On Friday night, I floated the idea of the Bears trading back in the second round to a friend of mine – a scout for another team in the NFC. He quickly shot back, “Pace shouldn’t back up too far. After about 65, there’s a big drop-off in this class.”

This is the kind of things scouts love to say.

Is it true? Who the hell knows? But what is important is the perception of its truth. If my scout friend believes the 2020 NFL Draft was 65 players deep, so does his organization. If his organization believes that, rest assured it is common throughout the league.

Thus, there was not much jockeying for position in the first and second rounds this year.
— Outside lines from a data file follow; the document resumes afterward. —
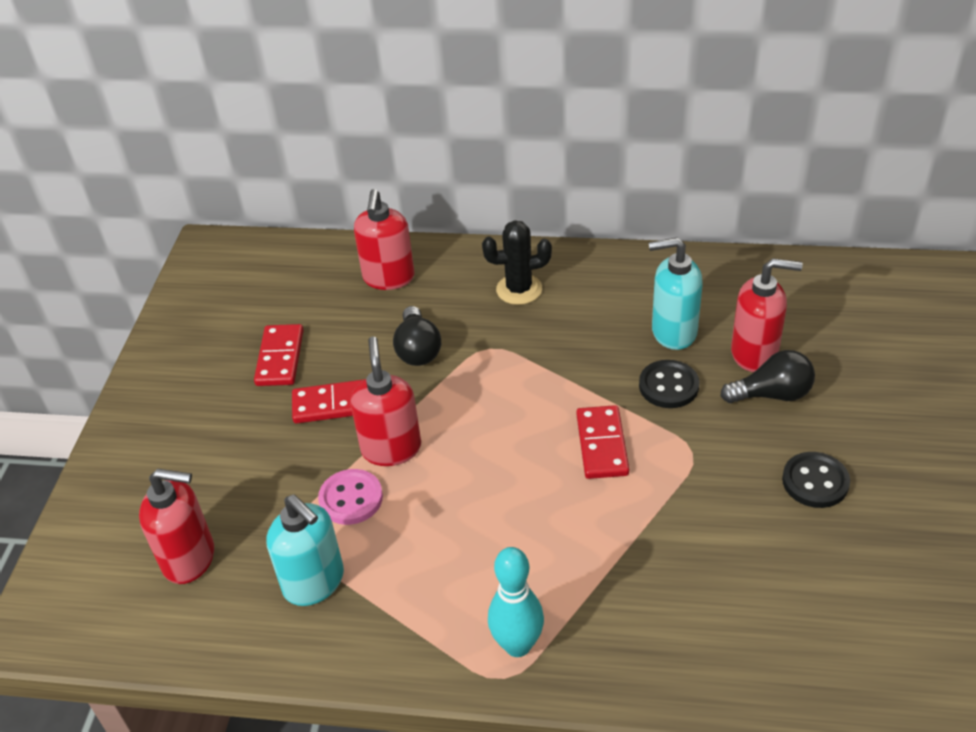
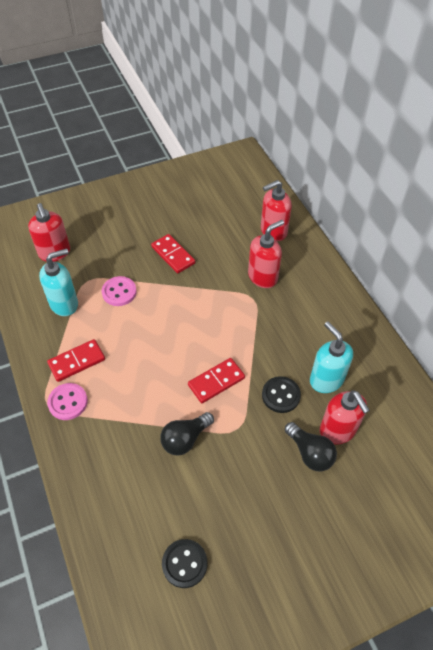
camera: 55 degrees right, 10 degrees up
(280, 358) = (189, 219): red domino -> red domino (77, 361)
(314, 582) = (64, 304): turquoise soap dispenser -> turquoise soap dispenser turned 135 degrees counterclockwise
(391, 448) = (159, 292): red soap dispenser -> red soap dispenser (263, 277)
(418, 350) = (231, 269): black light bulb -> black light bulb (185, 439)
(517, 645) = (68, 402): turquoise bowling pin -> pink button
(519, 289) = (306, 290): black cactus -> none
(815, 482) = (253, 503): black button -> black button (184, 563)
Teams believed they would get a terrific prospect no matter where they selected. Maybe Ryan Pace had offers, maybe he didn’t. We won’t know and he won’t tell us. And now, it doesn’t matter.

What matters is how Pace approached the second round. His two selections – Notre Dame tight end Cole Kmet and Utah cornerback Jaylon Johnson – were not reaches. They were not gambles on potential, on athletic ability. They were two of the steadiest, sturdiest prospects in the whole of this draft. Immediately after their selection, NFL Network’s Daniel Jeremiah pronounced, “No first-round pick for the Bears but I think you can argue they got two first-round players.” Every relevant person I texted with Friday night seemed to echo this sentiment.

These are the kinds of picks a team confidently makes when they think they are close. And the Bears are close, especially with Nick Foles’ professionalism taking over under center. The club had needs for September: defensive back, interior offensive line, tight end, speed outside. They addressed two of them. Simple as that. Kmet and Johnson will expected to contribute/start immediately. I’ll state that again. Kmet and Johnson will expected to contribute/start immediately.